Maraca Bruja
Maraca Bruja is a local outfit performing traditional sounds of the Caribbean coast of Colombia. The music they perform is called Gaita, a folkloric music from the Bolivar region of Colombia near la Sierra Nevada, where it’s believed its the origin of the instrument.
The gaita is a wooden pipe, carved from a local cactus from the region and topped with a mixture of beeswax and charcoal powder to hold the quill, this instrument is meant to be played as a couple, Macho y Hembra. The female version has 5 holes and is the one that carries the melody, while the “macho” player drives the pace with one hand on the gaita and on the other a Maraca. The rythmn comes from the African drums which include the Tambora, Alegre y llamador.
The members of Maraca Bruja met at a Bulla en el Barrio workshop, another local group performing Colombia traditional music.

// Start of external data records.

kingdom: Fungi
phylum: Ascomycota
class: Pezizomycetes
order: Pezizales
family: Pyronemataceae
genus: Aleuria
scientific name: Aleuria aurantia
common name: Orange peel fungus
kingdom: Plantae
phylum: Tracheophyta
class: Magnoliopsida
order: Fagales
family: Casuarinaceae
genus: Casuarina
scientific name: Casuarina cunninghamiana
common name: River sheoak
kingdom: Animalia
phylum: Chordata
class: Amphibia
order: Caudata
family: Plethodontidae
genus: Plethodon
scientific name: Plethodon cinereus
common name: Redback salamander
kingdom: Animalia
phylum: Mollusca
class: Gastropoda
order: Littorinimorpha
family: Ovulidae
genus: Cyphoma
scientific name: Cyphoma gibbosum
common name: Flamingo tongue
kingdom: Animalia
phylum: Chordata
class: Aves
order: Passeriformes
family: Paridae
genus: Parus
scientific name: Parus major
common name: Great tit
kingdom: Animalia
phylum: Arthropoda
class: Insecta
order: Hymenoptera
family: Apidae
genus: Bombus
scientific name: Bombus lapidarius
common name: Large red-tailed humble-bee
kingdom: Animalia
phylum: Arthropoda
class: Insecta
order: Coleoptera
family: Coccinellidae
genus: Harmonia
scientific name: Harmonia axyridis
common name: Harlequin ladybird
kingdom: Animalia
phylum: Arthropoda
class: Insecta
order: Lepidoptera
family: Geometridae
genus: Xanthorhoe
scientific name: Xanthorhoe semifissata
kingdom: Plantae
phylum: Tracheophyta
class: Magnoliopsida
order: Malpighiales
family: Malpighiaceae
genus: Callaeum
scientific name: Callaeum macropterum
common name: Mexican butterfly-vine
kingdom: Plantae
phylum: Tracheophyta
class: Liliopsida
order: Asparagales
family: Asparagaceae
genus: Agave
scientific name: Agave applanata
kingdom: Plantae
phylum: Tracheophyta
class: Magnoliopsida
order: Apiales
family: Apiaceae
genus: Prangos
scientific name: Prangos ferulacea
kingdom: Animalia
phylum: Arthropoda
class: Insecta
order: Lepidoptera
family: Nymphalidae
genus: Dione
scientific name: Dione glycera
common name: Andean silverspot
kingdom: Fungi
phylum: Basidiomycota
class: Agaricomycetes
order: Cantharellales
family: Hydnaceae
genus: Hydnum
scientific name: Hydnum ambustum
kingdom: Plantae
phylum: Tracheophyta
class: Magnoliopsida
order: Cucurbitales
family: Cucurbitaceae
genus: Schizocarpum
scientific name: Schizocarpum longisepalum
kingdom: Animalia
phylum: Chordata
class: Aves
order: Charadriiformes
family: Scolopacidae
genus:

They were all interested in learning to play gaita music so they signed-up for music classes with Martin Vejarano, a Colombian producer who has been championing traditional Colombian sounds in NYC for 2 decades. They formed Maraca Bruja early in the summer of 2019 as a way to get together in Prospect Park to not only practice but also to connect to their roots and share their experiences. In August of 2019 they traveled to San Jacinto for the National Gaita Festival in Colombia, where they spent a week eating and sleeping Gaita culture, surrounded by groups from all over the country and sharing the roof with master Rafael Perez Garcia.
They perform gaita as an act of resistance, because gaita is resistance. It’s ancestral music that has been invisible to most people in Colombia, surviving through oral tradition generation after generation. It’s music that guides a group of people searching for their origins, for connection with their past as a way to understand where they want to go. Maraca Bruja’s goal is to perform this music with respect to the past, bringing a honest, humble but powerful sound to el Barrio. OYELO!